「なんですとぉぉぉぉぉぉぉぉぉぉぉぉ。」



 今、凄い戦いを繰り広げてきたその地のどこかに俺のかあちゃんはいたんだ。もう一度、商店街に戻らなければならない。・・・でも、ちょっと待てよ。俺は冷蔵庫を開けてみた。俺のかあちゃんは、歳のわりにはしっかり者で、冷蔵庫を見て夕食の献立を決め、足りない物だけを買いに行く『理想の主婦』。つまり、冷蔵庫にあるジャガイモ、にんじん、玉ねぎそして、テーブルの上には、カレーの箱が置いてある。かあちゃんの料理のレパートリーの狭さから推理して、今夜は晩飯は、カレーだ!!
 となると、たりない物は『肉』。俺は、モダン通り商店街にある『山下精肉店』へ突進した。
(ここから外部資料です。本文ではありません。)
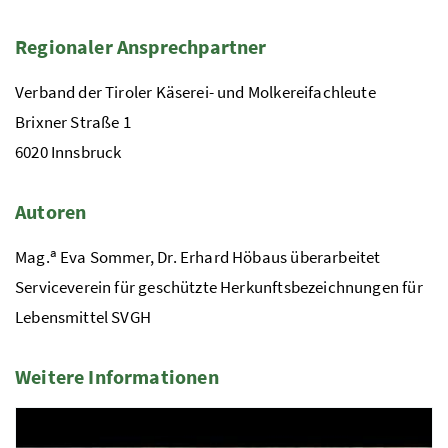
Regionaler Ansprechpartner
Verband der Tiroler Käserei- und Molkereifachleute
Brixner Straße 1
6020 Innsbruck
Autoren
a
Mag.
Eva Sommer, Dr. Erhard Höbaus überarbeitet
Serviceverein für geschützte Herkunftsbezeichnungen für
Lebensmittel SVGH
Weitere Informationen
1 Elemente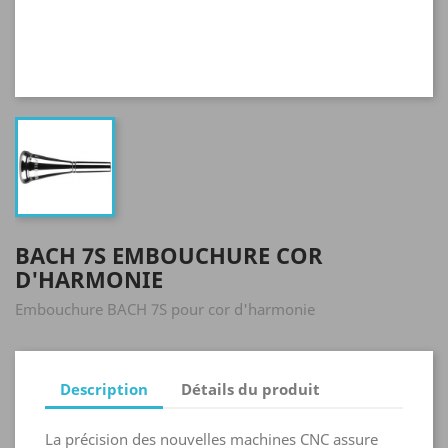
BACH 7S EMBOUCHURE COR
D'HARMONIE
Embouchure BACH 7S pour cor d'harmonie
Description
Détails du produit
La précision des nouvelles machines CNC assure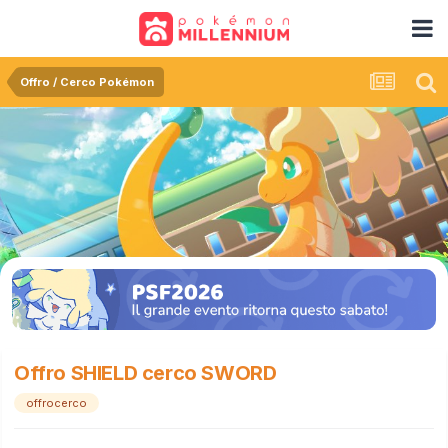
Offro / Cerco Pokémon
Offro SHIELD cerco SWORD
offrocerco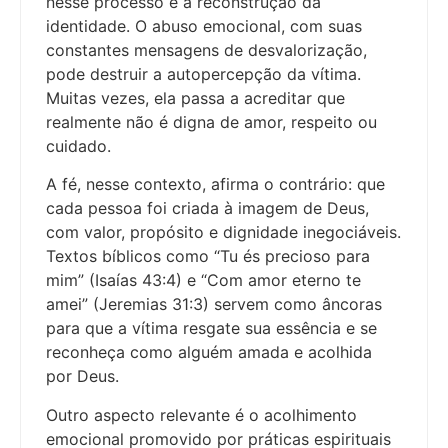
nesse processo é a reconstrução da
identidade. O abuso emocional, com suas
constantes mensagens de desvalorização,
pode destruir a autopercepção da vítima.
Muitas vezes, ela passa a acreditar que
realmente não é digna de amor, respeito ou
cuidado.
A fé, nesse contexto, afirma o contrário: que
cada pessoa foi criada à imagem de Deus,
com valor, propósito e dignidade inegociáveis.
Textos bíblicos como “Tu és precioso para
mim” (Isaías 43:4) e “Com amor eterno te
amei” (Jeremias 31:3) servem como âncoras
para que a vítima resgate sua essência e se
reconheça como alguém amada e acolhida
por Deus.
Outro aspecto relevante é o acolhimento
emocional promovido por práticas espirituais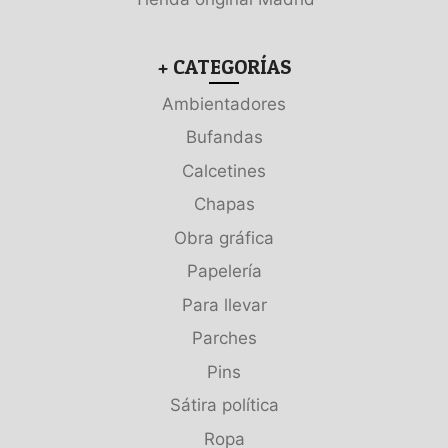
+ CATEGORÍAS
Ambientadores
Bufandas
Calcetines
Chapas
Obra gráfica
Papelería
Para llevar
Parches
Pins
Sátira política
Ropa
 モダン通り商店街では、俺と激突したおばちゃんが、みんなの注目を浴びながら「ヨッコラショ」っと、立ち上がっている真最中。顔は見られてないと思うけど、俺はおばちゃんの近くを通らずに背を向けて肉屋を目指した。・・・そして、いた!!
 剣 舞子(32歳)。透けたビニールのバックを片手に、茶色のボブヘヤーで、肌は小麦色。まあ、俺のかあちゃんだから間違える事は無いけど、すぐに見つける事が出来た。
「かあちゃん!!た・・・太郎が大変なんだ。」



 午後4:50。ざくろの家に到着した。往復10kmの道のりを何だかんだあって、約15分ほどで行って帰ってきた事になる。
 ざくろの部屋のベッドに寝かされていた太郎の口に、かあちゃんからもらってきた2粒の薬を押し込む。・・・で、5分くらいで太郎の意識は戻り10分後には、いつもと変わらない状態になった。めでたし。めでたし。

 あ・・・余談になるけど、その夜の俺ん家の晩飯は『カレー』ではなく『ナバム・コンガ』とか言う、ジャガイモやにんじんを使ったアフリカあたりの民族料理。かあちゃんの初挑戦料理だってさ。・・・推理、出来るわけねぇよ。